Luminous
- First edition cover
- Author: Greg Egan
- Publisher: Millennium
- Publication date: 1998
- ISBN: 1-85798-573-7
- Dewey Decimal: 823/.914
- LC Class: PR9619.3.E35 L86 1999

= Luminous (book) =

Story collection by Greg Egan

Luminous is a collection of short science fiction stories by Greg Egan first published in 1998 by Millennium.

==Contents==
Luminous contains the following short stories:

- "Chaff" — An agent is sent to kill a geneticist who is working on important brain-altering research in a drug lord-controlled stronghold in the jungles of Colombia.
- "Mitochondrial Eve" — An organization is trying to trace a common maternal ancestor for recent humanity.
- "Luminous" — A pair of researchers find a defect in mathematics, where an assertion (X) leads to a contradictory assertion (not X) after a long but finite series of steps. Using a powerful virtual computer made of light beams (Luminous), they are able to map and shape the boundary between the near-side and far-side mathematics, leading to a showdown with real consequences in the physical universe.
- "Mister Volition"
- "Cocoon"
- "Transition Dreams" — A man is informed that the mind uploading he plans to undergo is going to cause subjective experiences he is not going to remember.
- "Silver Fire" — An epidemiologist traces the incidents of a fatal but rare disease through the rural USA.
- "Reasons to Be Cheerful" — A boy discovers he has a serious brain tumor, which was causing him to be amazingly happy. With it removed, he becomes despondent, and undergoes a new and extensive treatment eventually, with a form of brain network, to try to get back to a more useful life many years later.
- "Our Lady of Chernobyl" — A man is hired to find a radioactive religious icon. The search turns deadly.
- "The Planck Dive" — Physicists about to undergo a one-way expedition into a black hole are visited by a stranger and his daughter.

==Critical reception==

Writing in Vector Brian Stableford noted: "Egan's second story-collection, Luminous, is markedly better than his first. Axiomatic, and warrants comparison with such classic collections of Contes philosophiques as Jorge Luis Borges's Labyrinths and Primo Levi's The Sixth Day...This is the science fiction book of the year, and it should be on every sf lover's shelf...For good or ill, this is the shape of things to come."
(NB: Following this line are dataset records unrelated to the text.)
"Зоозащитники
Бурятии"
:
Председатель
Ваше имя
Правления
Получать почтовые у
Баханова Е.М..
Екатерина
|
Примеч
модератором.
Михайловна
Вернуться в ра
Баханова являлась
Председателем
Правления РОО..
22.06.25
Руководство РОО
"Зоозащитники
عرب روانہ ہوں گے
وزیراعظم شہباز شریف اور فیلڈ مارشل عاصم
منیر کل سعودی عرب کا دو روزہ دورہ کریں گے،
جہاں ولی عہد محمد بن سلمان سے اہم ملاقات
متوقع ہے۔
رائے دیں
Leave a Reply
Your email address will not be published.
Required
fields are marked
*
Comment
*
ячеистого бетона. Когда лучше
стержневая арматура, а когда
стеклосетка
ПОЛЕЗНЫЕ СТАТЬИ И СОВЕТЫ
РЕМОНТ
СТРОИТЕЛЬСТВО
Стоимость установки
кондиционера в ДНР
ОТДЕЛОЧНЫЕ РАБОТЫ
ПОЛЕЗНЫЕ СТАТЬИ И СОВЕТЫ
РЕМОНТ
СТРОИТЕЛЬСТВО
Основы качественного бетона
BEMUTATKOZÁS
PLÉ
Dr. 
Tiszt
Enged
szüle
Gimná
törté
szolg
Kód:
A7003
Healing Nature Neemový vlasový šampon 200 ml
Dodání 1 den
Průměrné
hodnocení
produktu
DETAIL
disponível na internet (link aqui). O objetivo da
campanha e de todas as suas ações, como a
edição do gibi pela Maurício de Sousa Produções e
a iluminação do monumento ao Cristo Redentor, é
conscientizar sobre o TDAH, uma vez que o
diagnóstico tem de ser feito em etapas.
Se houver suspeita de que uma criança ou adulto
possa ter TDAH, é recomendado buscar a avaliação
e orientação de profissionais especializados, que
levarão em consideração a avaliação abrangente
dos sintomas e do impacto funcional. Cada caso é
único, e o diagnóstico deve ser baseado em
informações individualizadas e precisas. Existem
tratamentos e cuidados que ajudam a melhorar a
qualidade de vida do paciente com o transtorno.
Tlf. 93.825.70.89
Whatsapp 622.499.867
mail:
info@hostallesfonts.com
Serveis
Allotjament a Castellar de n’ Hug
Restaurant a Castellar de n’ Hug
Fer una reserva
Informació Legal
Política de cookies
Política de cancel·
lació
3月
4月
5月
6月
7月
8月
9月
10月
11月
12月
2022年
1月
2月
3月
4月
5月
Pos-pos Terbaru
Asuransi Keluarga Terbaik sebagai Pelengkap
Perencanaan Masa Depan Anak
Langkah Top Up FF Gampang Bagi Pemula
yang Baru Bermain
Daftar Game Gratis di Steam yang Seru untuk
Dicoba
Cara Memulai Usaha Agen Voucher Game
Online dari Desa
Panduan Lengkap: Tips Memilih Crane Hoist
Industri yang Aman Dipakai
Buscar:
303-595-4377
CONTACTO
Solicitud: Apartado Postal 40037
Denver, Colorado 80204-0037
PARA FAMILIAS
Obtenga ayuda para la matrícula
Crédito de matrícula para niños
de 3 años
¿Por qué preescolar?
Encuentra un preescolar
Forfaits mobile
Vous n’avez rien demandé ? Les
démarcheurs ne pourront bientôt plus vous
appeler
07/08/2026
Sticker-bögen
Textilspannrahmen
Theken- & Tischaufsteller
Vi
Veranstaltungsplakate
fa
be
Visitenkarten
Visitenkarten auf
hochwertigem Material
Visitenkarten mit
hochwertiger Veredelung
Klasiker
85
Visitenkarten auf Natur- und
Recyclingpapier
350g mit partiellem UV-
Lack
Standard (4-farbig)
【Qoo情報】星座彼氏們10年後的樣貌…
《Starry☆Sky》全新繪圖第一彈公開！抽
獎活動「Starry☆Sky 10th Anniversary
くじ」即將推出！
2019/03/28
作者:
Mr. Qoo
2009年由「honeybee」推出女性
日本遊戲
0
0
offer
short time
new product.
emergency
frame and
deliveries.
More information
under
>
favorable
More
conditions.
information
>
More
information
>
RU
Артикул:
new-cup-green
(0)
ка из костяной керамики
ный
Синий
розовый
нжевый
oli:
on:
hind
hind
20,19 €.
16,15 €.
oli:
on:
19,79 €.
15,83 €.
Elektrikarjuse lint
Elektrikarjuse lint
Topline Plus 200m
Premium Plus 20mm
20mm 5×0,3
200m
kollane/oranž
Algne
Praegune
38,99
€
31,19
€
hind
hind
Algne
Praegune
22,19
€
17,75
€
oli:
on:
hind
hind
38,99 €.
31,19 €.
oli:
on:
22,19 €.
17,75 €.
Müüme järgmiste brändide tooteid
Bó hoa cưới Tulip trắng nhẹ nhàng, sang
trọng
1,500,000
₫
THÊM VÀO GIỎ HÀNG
In SF Commentary Bruce Gillespie noted: "Greg Egan has achieved an evenness of texture and consistency of accomplishment in these stories that makes it difficult to remember them separately. They so nearly add up to one Eganworld that it’s hard to differentiate between their viewpoints. I’ve given four stars to most of them, and particularly liked 'Transition Dreams', 'Silver Fire', 'Chaff', and "The Planck Dive"."